Medium Level Answers

  1. $$12x + 18 = 6(2x + 3)$$
    • The common factor is 6. Dividing gives us $$2x + 3$$. Thus, we write it as $$6(2x + 3)$$.
  2. $$15b + 10b = 5b(3 + 2)$$
    • The common factor is 5b. Dividing gives us $$3 + 2$$. Thus, we write it as $$5b(3 + 2)$$.
  3. $$14a + 21 = 7(2a + 3)$$
    • The common factor is 7. Dividing gives us $$2a + 3$$. Thus, we write it as $$7(2a + 3)$$.
  4. $$8m + 4n = 4(2m + n)$$
    • The common factor is 4. Dividing gives us $$2m + n$$. Thus, we write it as $$4(2m + n)$$.
  5. $$9x + 27 = 9(x + 3)$$
    • The common factor is 9. Dividing gives us $$x + 3$$. Thus, we write it as $$9(x + 3)$$.
  6. $$6y + 15y = 3y(2 + 5)$$
    • The common factor is 3y. Dividing gives us $$2 + 5$$. Thus, we write it as $$3y(2 + 5)$$.
  7. $$10p + 25 = 5(2p + 5)$$
    • The common factor is 5. Dividing gives us $$2p + 5$$. Thus, we write it as $$5(2p + 5)$$.
  8. $$5a + 20b = 5(1a + 4b)$$
    • The common factor is 5. Dividing gives us $$1a + 4b$$. Thus, we write it as $$5(1a + 4b)$$.
  9. $$4x + 16y = 4(x + 4y)$$
    • The common factor is 4. Dividing gives us $$x + 4y$$. Thus, we write it as $$4(x + 4y)$$.
  10. $$20k + 15 = 5(4k + 3)$$
    • The common factor is 5. Dividing gives us $$4k + 3$$. Thus, we write it as $$5(4k + 3)$$.

Hard Level Answers

  1. $$4x^2 + 8x = 4x(x + 2)$$
    • The common factor is 4x. Dividing gives us $$x + 2$$. Thus, we write it as $$4x(x + 2)$$.
  2. $$6a^2 + 12a = 6a(a + 2)$$
    • The common factor is 6a. Dividing gives us $$a + 2$$. Thus, we write it as $$6a(a + 2)$$.
  3. $$10x^2 + 15x = 5x(2x + 3)$$
    • The common factor is 5x. Dividing gives us $$2x + 3$$. Thus, we write it as $$5x(2x + 3)$$.
  4. $$9y^2 + 27y = 9y(y + 3)$$
    • The common factor is 9y.
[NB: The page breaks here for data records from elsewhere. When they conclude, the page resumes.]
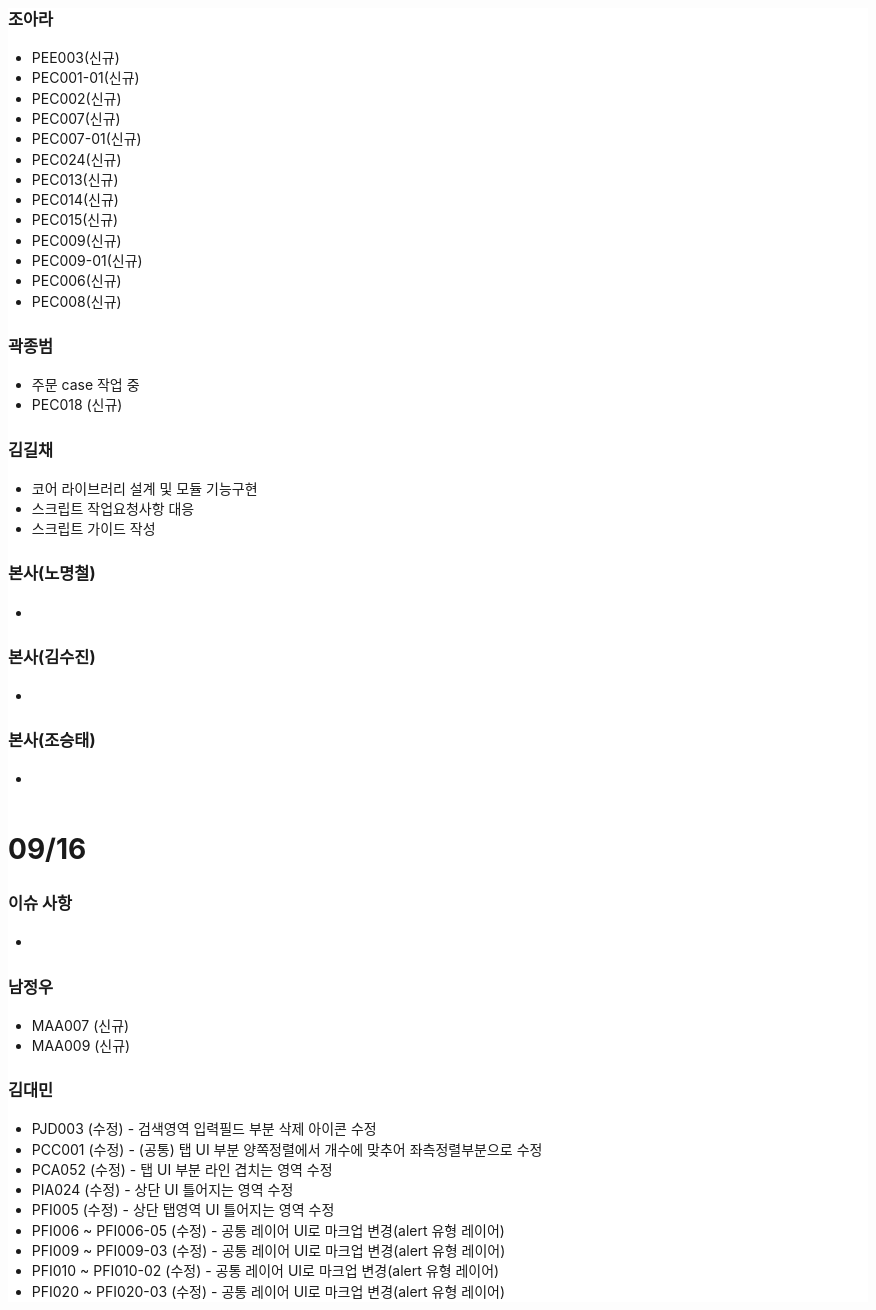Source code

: 

### 조아라
* PEE003(신규)
* PEC001-01(신규)
* PEC002(신규)
* PEC007(신규)
* PEC007-01(신규)
* PEC024(신규)
* PEC013(신규)
* PEC014(신규)
* PEC015(신규)
* PEC009(신규)
* PEC009-01(신규)
* PEC006(신규)
* PEC008(신규)
  
### 곽종범
* 주문 case 작업 중
* PEC018 (신규)

### 김길채
* 코어 라이브러리 설계 및 모듈 기능구현
* 스크립트 작업요청사항 대응
* 스크립트 가이드 작성

###  본사(노명철)
* 


###  본사(김수진)
* 

###  본사(조승태)
* 



# 09/16
### 이슈 사항
* 

### 남정우
* MAA007 (신규)
* MAA009 (신규)

### 김대민
* PJD003 (수정) - 검색영역 입력필드 부분 삭제 아이콘 수정
* PCC001 (수정) - (공통) 탭 UI 부분 양쪽정렬에서 개수에 맞추어 좌측정렬부분으로 수정
* PCA052 (수정) - 탭 UI 부분 라인 겹치는 영역 수정
* PIA024 (수정) - 상단 UI 틀어지는 영역 수정
* PFI005 (수정) - 상단 탭영역 UI 틀어지는 영역 수정
* PFI006 ~ PFI006-05 (수정) - 공통 레이어 UI로 마크업 변경(alert 유형 레이어)
* PFI009 ~ PFI009-03 (수정) - 공통 레이어 UI로 마크업 변경(alert 유형 레이어)
* PFI010 ~ PFI010-02 (수정) - 공통 레이어 UI로 마크업 변경(alert 유형 레이어)
* PFI020 ~ PFI020-03 (수정) - 공통 레이어 UI로 마크업 변경(alert 유형 레이어)
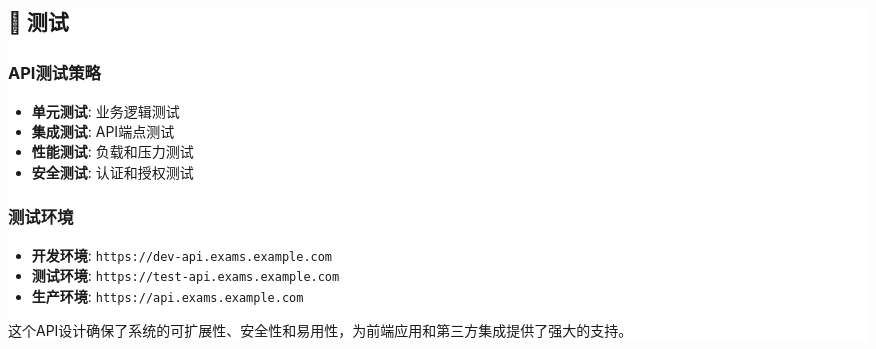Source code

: ## 🧪 测试

### API测试策略
- **单元测试**: 业务逻辑测试
- **集成测试**: API端点测试
- **性能测试**: 负载和压力测试
- **安全测试**: 认证和授权测试

### 测试环境
- **开发环境**: `https://dev-api.exams.example.com`
- **测试环境**: `https://test-api.exams.example.com`
- **生产环境**: `https://api.exams.example.com`

这个API设计确保了系统的可扩展性、安全性和易用性，为前端应用和第三方集成提供了强大的支持。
Dividing gives us $$y + 3$$. Thus, we write it as $$9y(y + 3)$$.
  5. $$5m^2 + 20m + 15 = 5(m^2 + 4m + 3)$$
    • The common factor is 5. Dividing gives us $$m^2 + 4m + 3$$. Thus, we write it as $$5(m^2 + 4m + 3)$$.
  6. $$8p^2 + 4p = 4p(2p + 1)$$
    • The common factor is 4p. Dividing gives us $$2p + 1$$. Thus, we write it as $$4p(2p + 1)$$.
  7. $$12x^3 + 6x^2 = 6x^2(2x + 1)$$
    • The common factor is 6x². Dividing gives us $$2x + 1$$. Thus, we write it as $$6x^2(2x + 1)$$.
  8. $$14a^2 + 21a = 7a(2a + 3)$$
    • The common factor is 7a. Dividing gives us $$2a + 3$$. Thus, we write it as $$7a(2a + 3)$$.
  9. $$16n + 20n^2 = 4n(4 + 5n)$$
    • The common factor is 4n. Dividing gives us $$4 + 5n$$. Thus, we write it as $$4n(4 + 5n)$$.
  10. $$24x^2 + 36x = 12x(2x + 3)$$
    • The common factor is 12x. Dividing gives us $$2x + 3$$. Thus, we write it as $$12x(2x + 3)$$.

I hope this helps you understand factorising brackets better! Keep practicing, and soon it will become second nature. If you have any questions, feel free to ask!